Öğrencilerin bir araya gelmesini konuşurken sahip çıkılan yılbaşı ağacının nasıl bir anlam taşıdığını ve buna nasıl baktıklarını da konuşmamız gerekir. Çünkü sıra arkadaşlarımızın çoğu hatta okul kulüpleri bunu apolitik eylem olarak adlandırmıştı. Hatta bunun için okuldaki hiçbir siyasi grubun orada slogan, bayrak, söylem taşımaması gerektiği şartını koşmuşlardı. Onlara göre böyle yaparsak direnişimiz, bir anda bir hâl alarak asıl gündeminden uzaklaşacak, “solcuların” sahip çıktığı bir mesele gibi gözükecek ve düşmanlaştırılacak. Hâlbuki elini kolunu sallayarak okula girip İslamcı yürüyüş düzenleyenlere, Rektörün Ülkü Ocakları Başkanının ziyaretini normal görerek paylaşanlara, AKP milletvekilini çağırarak öğrencilerle buluşturanlara karşı durmak apaçık bir politik duruşu gerektirir. Karşımızdakilerin siyaseti okul içine soktuğu bu durumlarda bile, öğrenci arkadaşlarımızın düşmanlaştırılma korkusuyla apolitikleşmesi ülkenin genel durumuna dair bir fikir veriyor. Sosyalistlerin yanlarında yer almalarının kendilerini gölgeleyeceğini, kendilerinin de soruna değil sosyalistlere destek vermek üzere orada bulunduğu algısına çevresindekilerinin yaklaşacağını düşünüyorlar. Bu yaklaşım, öğrenciler arasında daha ileri örgütlenmelerin gelişmesi için de engel oluşturuyor. Çünkü söz konusu olayların politik arka planlarını tartışmayan öğrenciler, iktidarın ve üniversitelerdeki temsilcilerinin arzu ettiği biçimde bir defa toplanıp ayrılmakla yetinmiş oluyorlar.
ÖRGÜTLÜ KÖTÜLÜĞE KARŞI ÖRGÜTLÜ MÜCADELE
Bugün üniversitede bir ağacı süslemek bile politik bir mesele.
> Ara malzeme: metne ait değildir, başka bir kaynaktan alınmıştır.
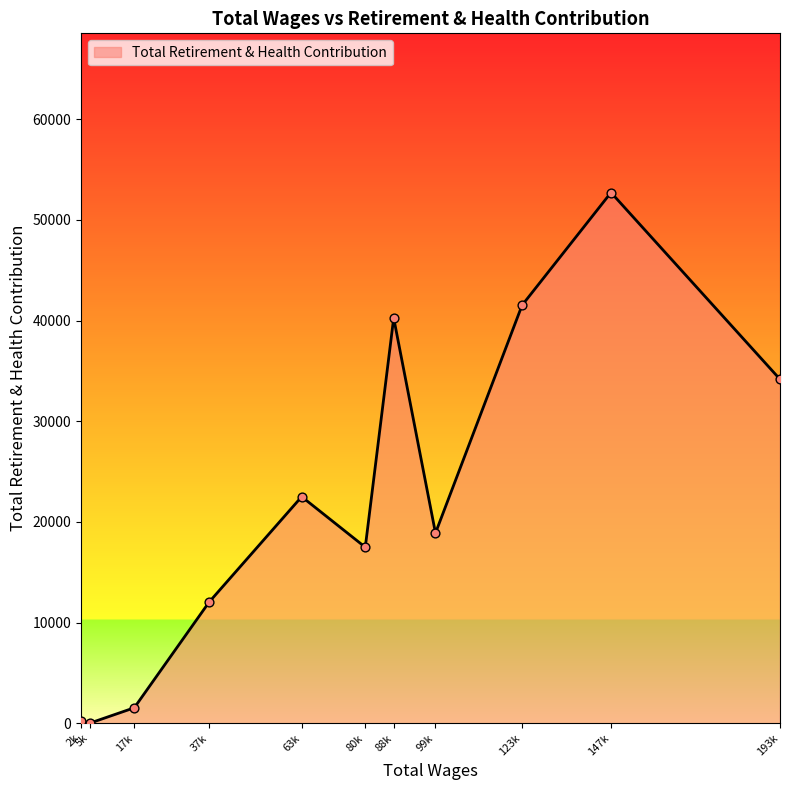

What is the ratio of the value at 193k to the value at 17k?

22.3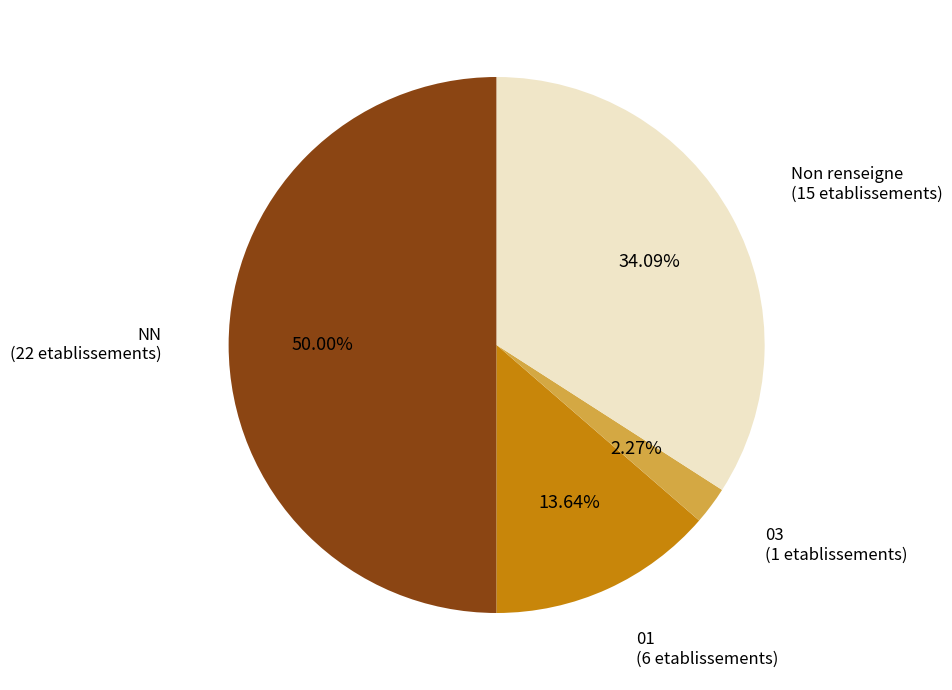

Is 01 (6 etablissements) the majority of the pie?

No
Tıpkı iktidarın konser yasaklarıyla, müzik saatli kısıtlamasıyla giriştiği yaşam tarzına müdahaleyle kendi istediği dinci-gerici gençlik kuşağını yaratma istemi gibi. Bu istemin üniversite içerisindeki yansıması da tarikat ve cemaatlerin “dini-milli değerlere” aykırı gördüğü yılbaşı kutlamasına müdahale şeklinde oluyor. Bu sebeple meselenin kendisi apolitik bir yerde durduğunu düşünmek, aslında karşımızda böylesi gerici bir politika örülürken bunun karşısında sessiz kalmak anlamına geliyor. Bu sebeple bu ağacı süsleme mevzusunda da başkaca yaşadığımız sorunlarda da karşımızdaki örgütlü, ideolojik, politik müdahalenin kendisini görmek ve onun tam karşısında pozisyon almak zorundayız. Bugün bir ağacı süslemek için bile mücadele etmemiz gereken durumdayken politik bir pozisyon almadığımız her an üniversite içerisindeki yaşantımıza daha fazla müdahale gelecek ve kazanımlarımız elimizden alınmaya çalışılacak. İşte tam da bu sebeple haklarımızın, özgürlüklerimizin tarafında olmalı ve bunlara sahip çıkacak bir mücadeleyi birlikte sürdürmeliyiz.